[About this task]: Your answer must be an exact copy of the entries below, with no pictures in it.

[Record extracts]:

== Segment start ==

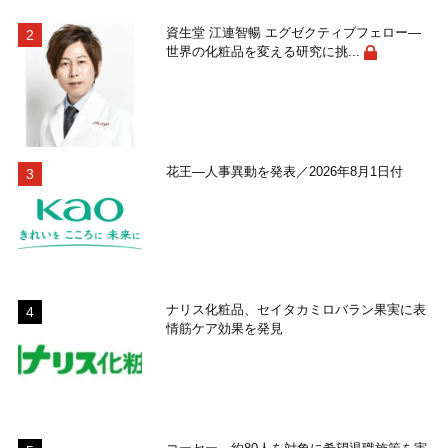
資生堂 江連智暢 エグゼクティブフェロー―
世界の化粧品を変える研究に挑...
花王―人事異動を発表／2026年8月1日付
ナリス化粧品、セイタカミロバラン果実に表
情筋ケア効果を発見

== Segment end ==

[Task output]:
資生堂 江連智暢 エグゼクティブフェロー―
世界の化粧品を変える研究に挑...
花王―人事異動を発表／2026年8月1日付
ナリス化粧品、セイタカミロバラン果実に表
情筋ケア効果を発見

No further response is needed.